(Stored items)
>>>

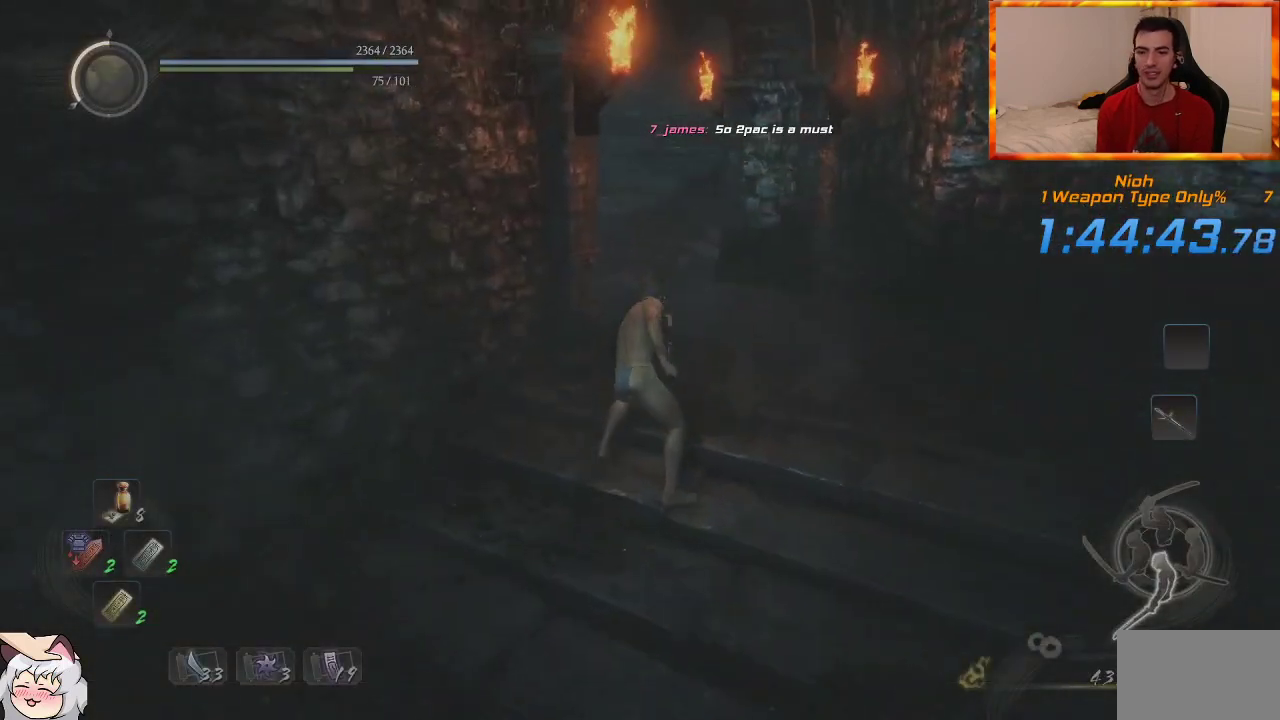
{"dt_ms": 500, "buttons": ["CROSS"], "left_stick": "up", "right_stick": "center", "events": [[17, "CROSS", "up"], [233, "right_stick", "up-left"], [383, "right_stick", "center"], [433, "CROSS", "down"]]}
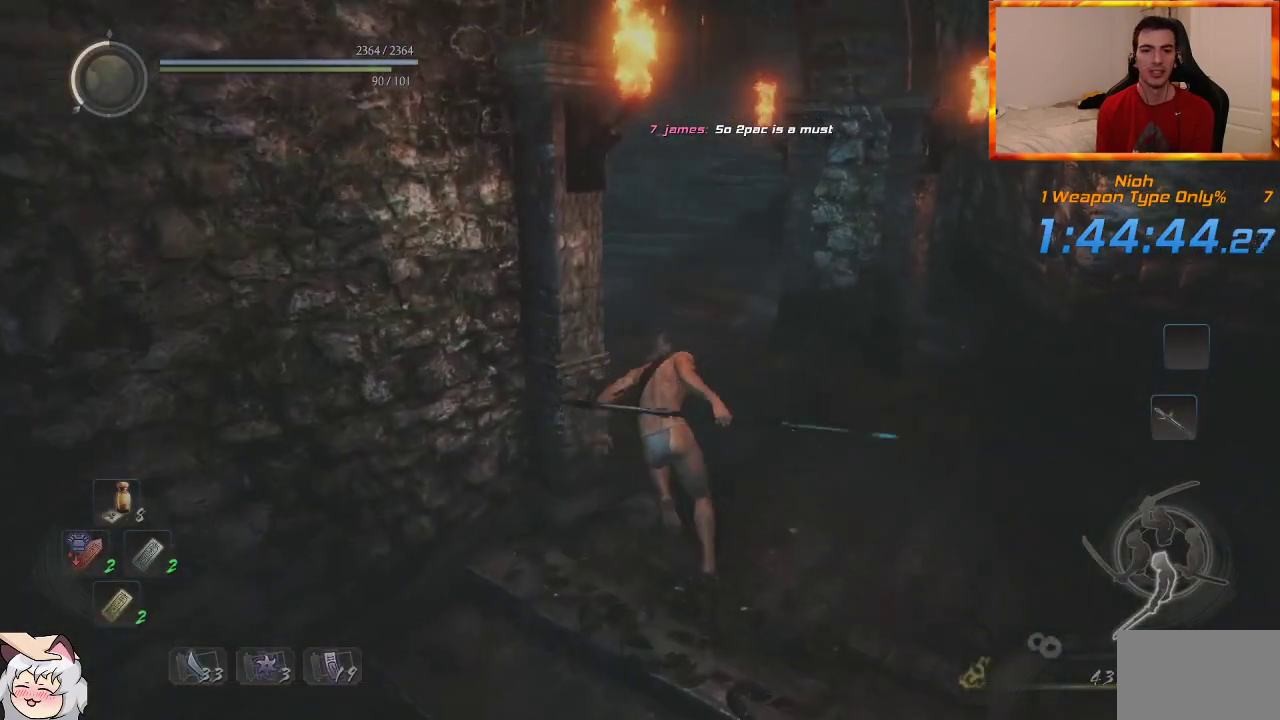
{"dt_ms": 500, "buttons": ["CROSS"], "left_stick": "up", "right_stick": "right", "events": [[33, "CROSS", "up"], [100, "CROSS", "down"], [200, "CROSS", "up"], [283, "CROSS", "down"], [350, "CROSS", "up"], [400, "right_stick", "right"], [450, "CROSS", "down"]]}
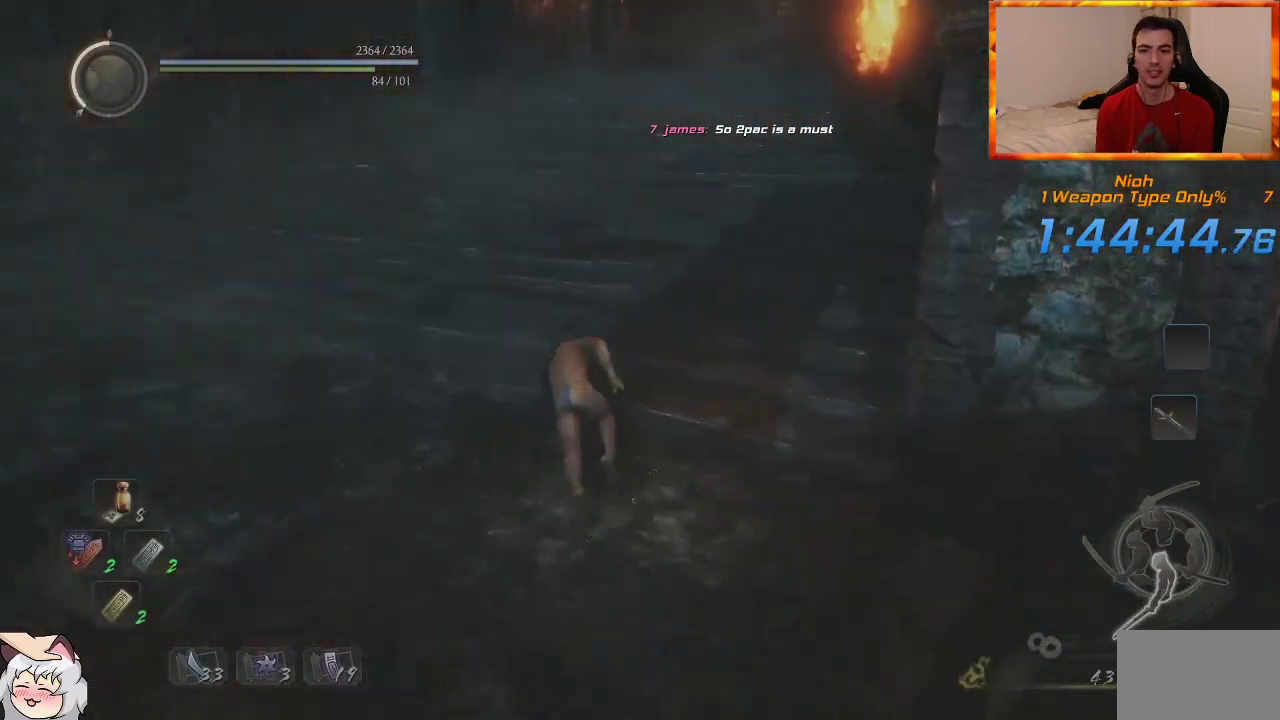
{"dt_ms": 500, "buttons": ["CROSS"], "left_stick": "up", "right_stick": "center", "events": [[33, "CROSS", "up"], [50, "right_stick", "center"], [117, "CROSS", "down"], [217, "CROSS", "up"], [283, "CROSS", "down"], [383, "CROSS", "up"], [467, "CROSS", "down"]]}
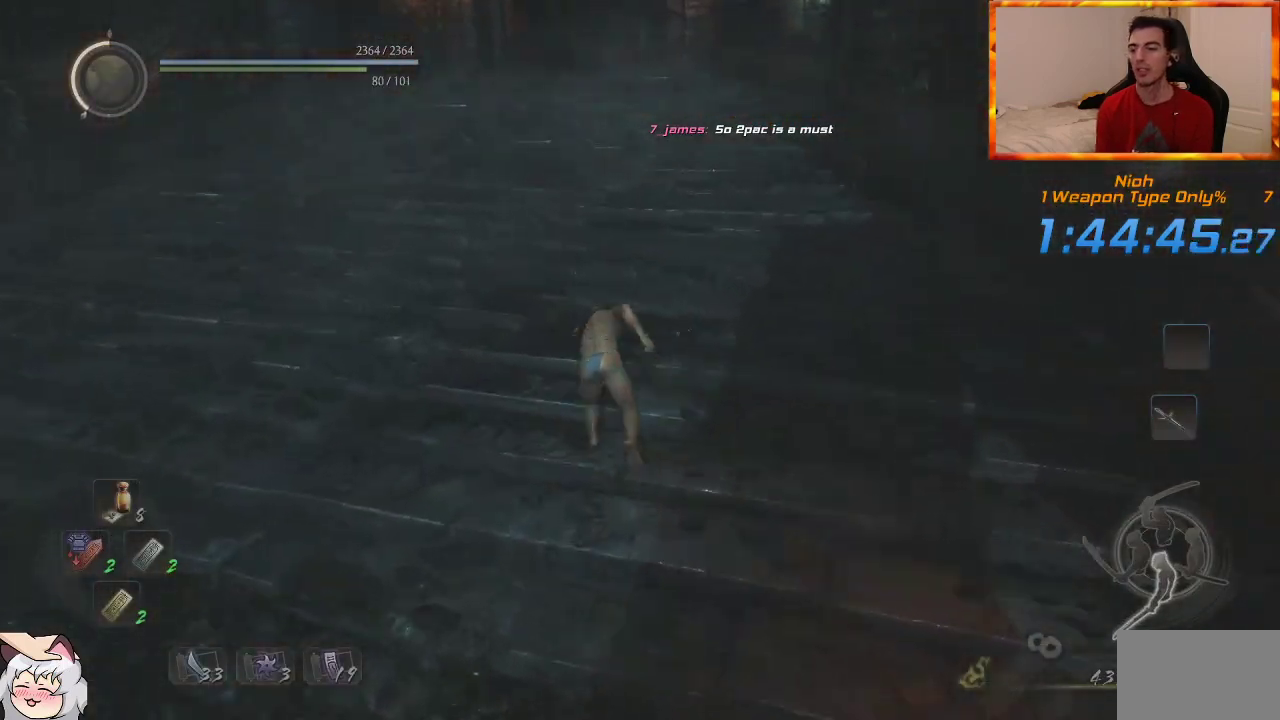
{"dt_ms": 500, "buttons": ["CROSS"], "left_stick": "up", "right_stick": "center", "events": [[67, "CROSS", "up"], [133, "CROSS", "down"], [233, "CROSS", "up"], [317, "CROSS", "down"], [400, "CROSS", "up"], [483, "CROSS", "down"]]}
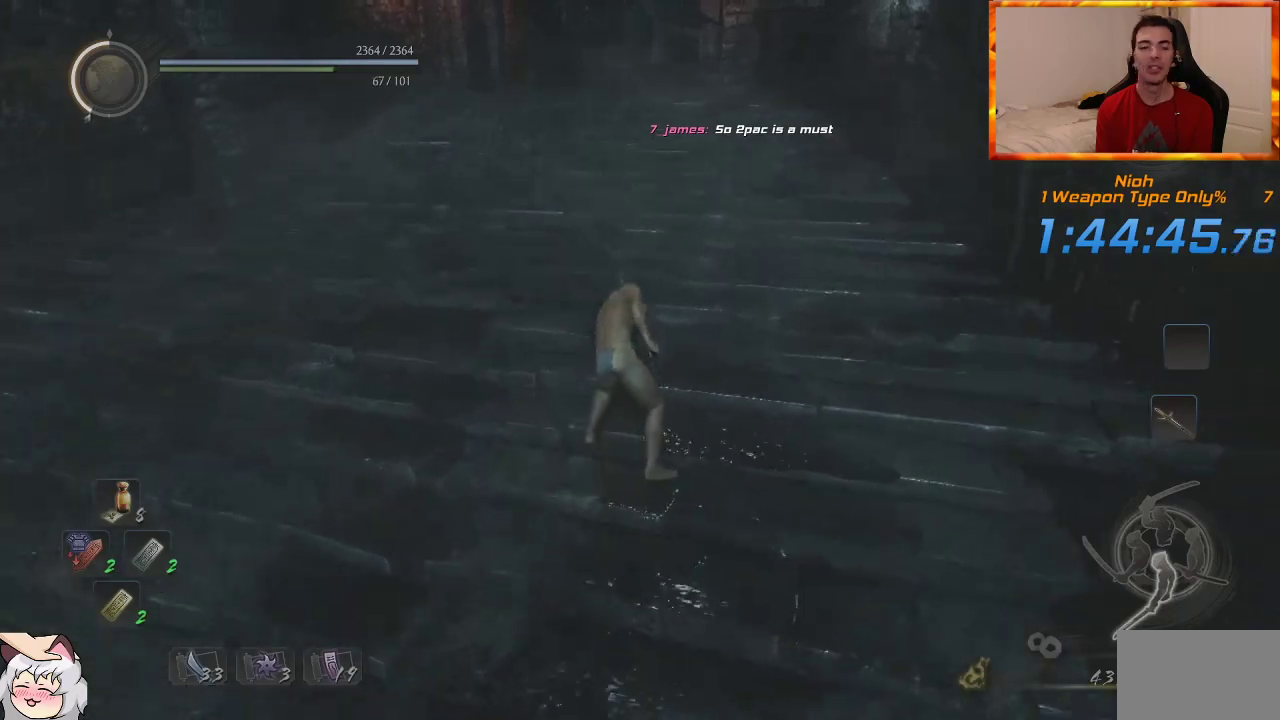
{"dt_ms": 500, "buttons": ["CROSS"], "left_stick": "up", "right_stick": "center", "events": [[83, "CROSS", "up"], [167, "CROSS", "down"], [167, "right_stick", "down-right"], [250, "CROSS", "up"], [300, "right_stick", "center"], [333, "CROSS", "down"], [417, "CROSS", "up"], [500, "CROSS", "down"]]}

<<<

Exercise. Keep every word of the records exact as you write them out, but drop the pictures.

Output below.
{"dt_ms": 500, "buttons": ["CROSS"], "left_stick": "up", "right_stick": "center", "events": [[17, "CROSS", "up"], [233, "right_stick", "up-left"], [383, "right_stick", "center"], [433, "CROSS", "down"]]}
{"dt_ms": 500, "buttons": ["CROSS"], "left_stick": "up", "right_stick": "right", "events": [[33, "CROSS", "up"], [100, "CROSS", "down"], [200, "CROSS", "up"], [283, "CROSS", "down"], [350, "CROSS", "up"], [400, "right_stick", "right"], [450, "CROSS", "down"]]}
{"dt_ms": 500, "buttons": ["CROSS"], "left_stick": "up", "right_stick": "center", "events": [[33, "CROSS", "up"], [50, "right_stick", "center"], [117, "CROSS", "down"], [217, "CROSS", "up"], [283, "CROSS", "down"], [383, "CROSS", "up"], [467, "CROSS", "down"]]}
{"dt_ms": 500, "buttons": ["CROSS"], "left_stick": "up", "right_stick": "center", "events": [[67, "CROSS", "up"], [133, "CROSS", "down"], [233, "CROSS", "up"], [317, "CROSS", "down"], [400, "CROSS", "up"], [483, "CROSS", "down"]]}
{"dt_ms": 500, "buttons": ["CROSS"], "left_stick": "up", "right_stick": "center", "events": [[83, "CROSS", "up"], [167, "CROSS", "down"], [167, "right_stick", "down-right"], [250, "CROSS", "up"], [300, "right_stick", "center"], [333, "CROSS", "down"], [417, "CROSS", "up"], [500, "CROSS", "down"]]}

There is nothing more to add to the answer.